» **YOUR GOAL**: In the copy, include all of the listing exactly and none of its pictures.

» **DATA SEGMENT**:

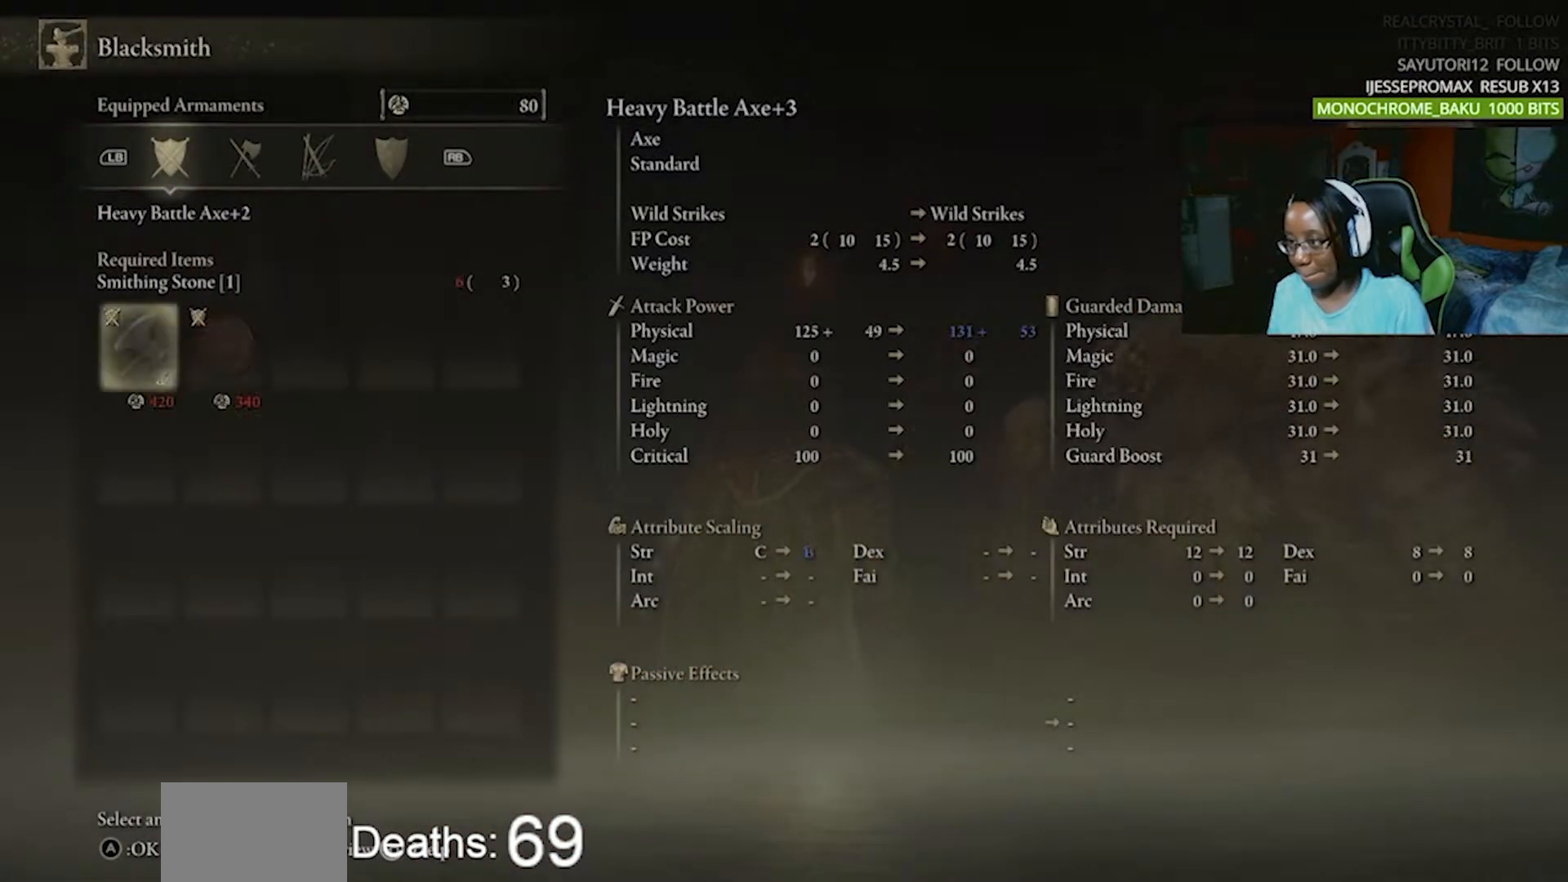
{"buttons": [], "events": []}
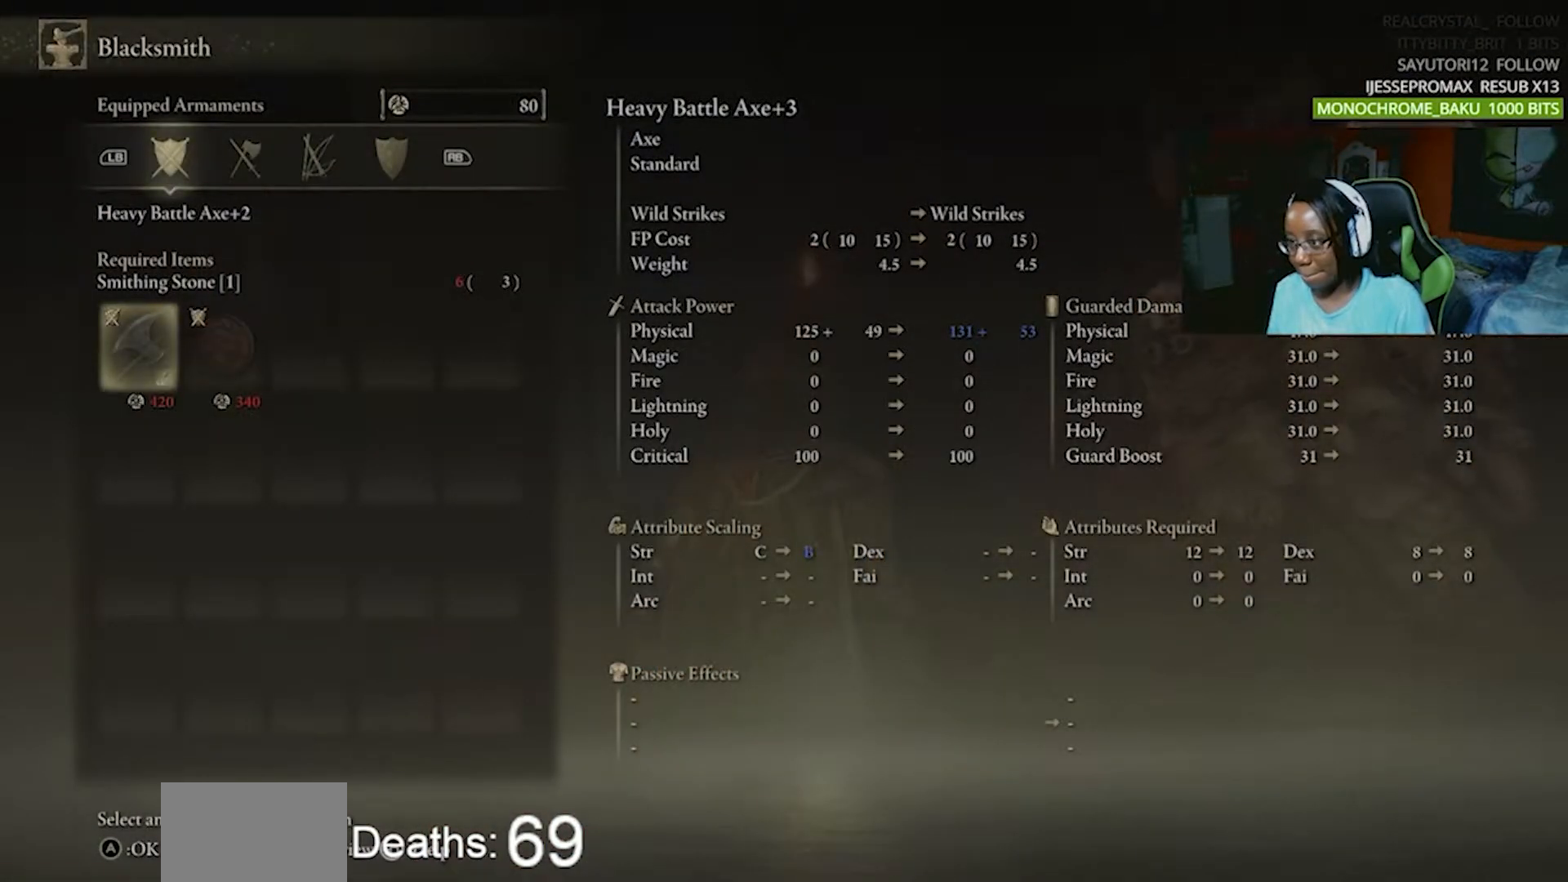
{"buttons": [], "events": []}
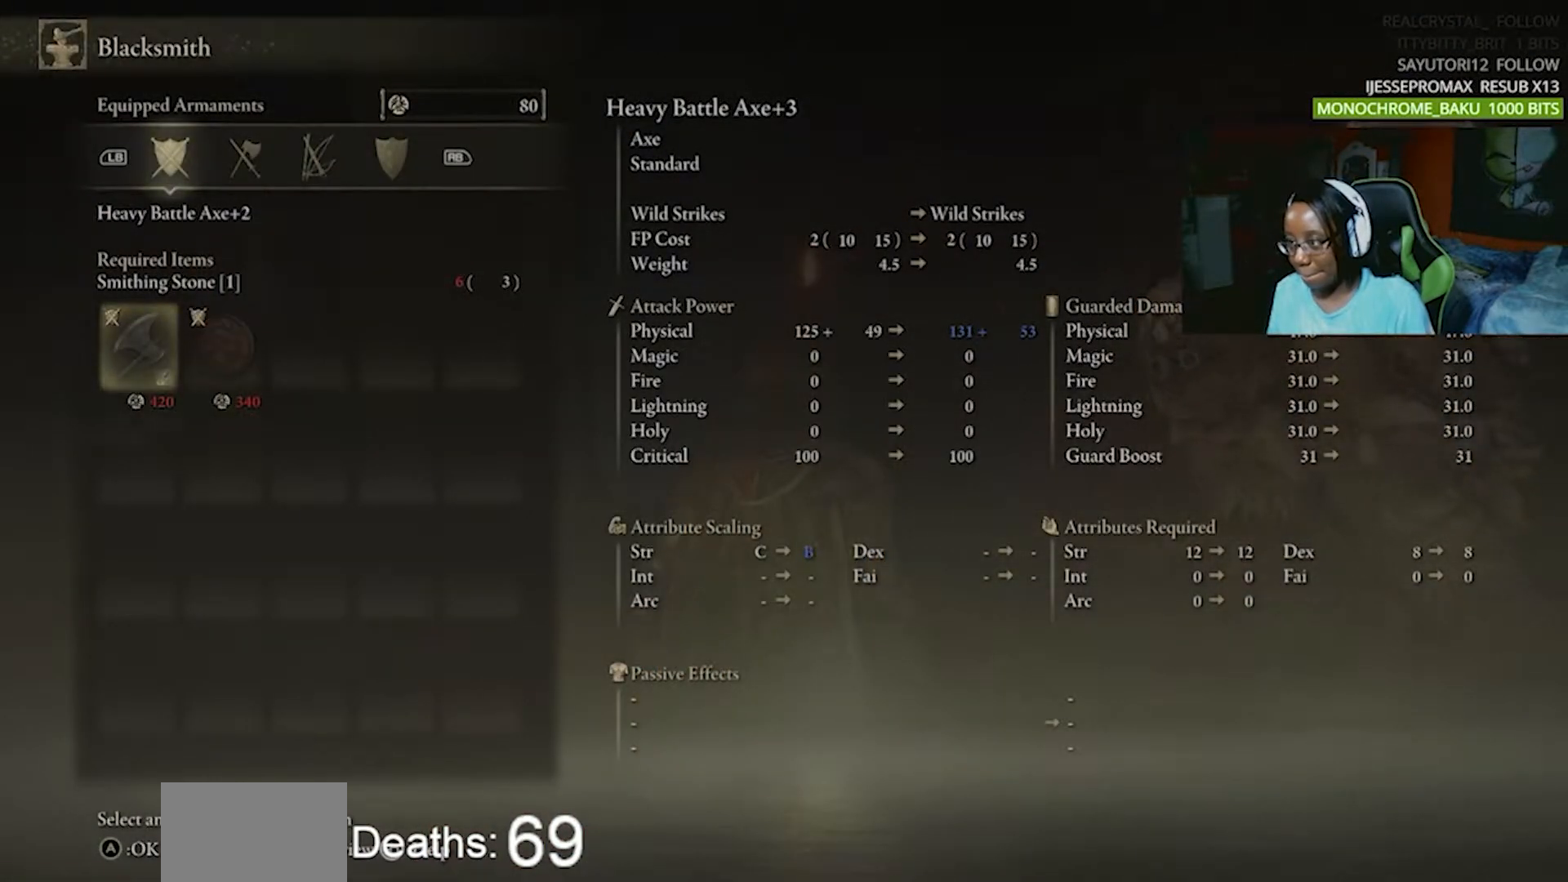
{"buttons": [], "events": [[333, "DPAD_RIGHT", "down"], [467, "DPAD_RIGHT", "up"]]}
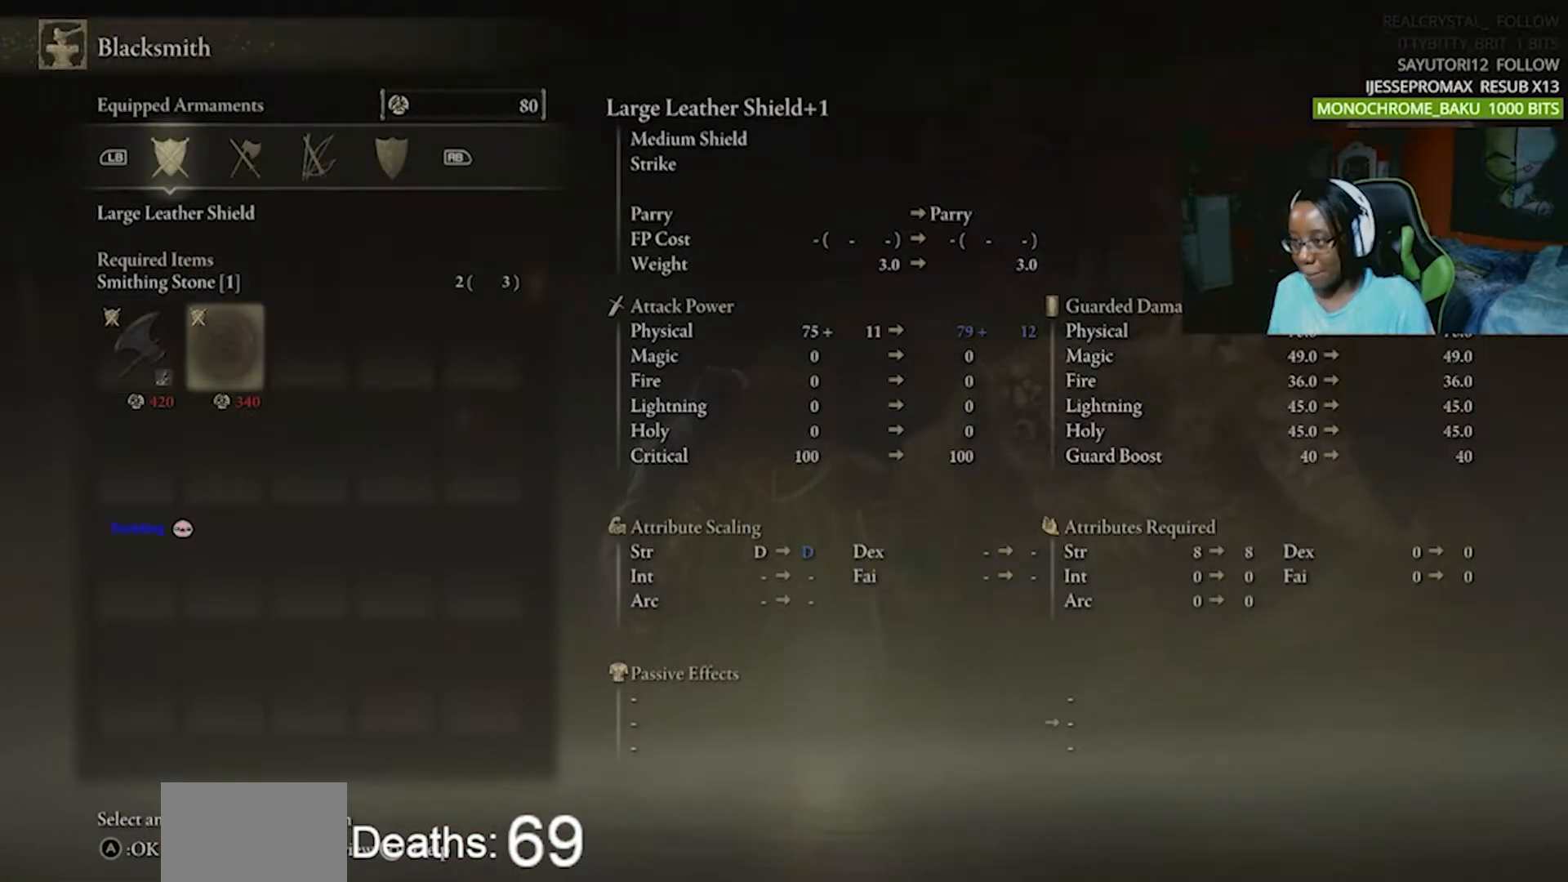
{"buttons": [], "events": [[200, "DPAD_LEFT", "down"], [317, "DPAD_LEFT", "up"]]}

» **TASK OUTPUT**:
{"buttons": [], "events": []}
{"buttons": [], "events": []}
{"buttons": [], "events": [[333, "DPAD_RIGHT", "down"], [467, "DPAD_RIGHT", "up"]]}
{"buttons": [], "events": [[200, "DPAD_LEFT", "down"], [317, "DPAD_LEFT", "up"]]}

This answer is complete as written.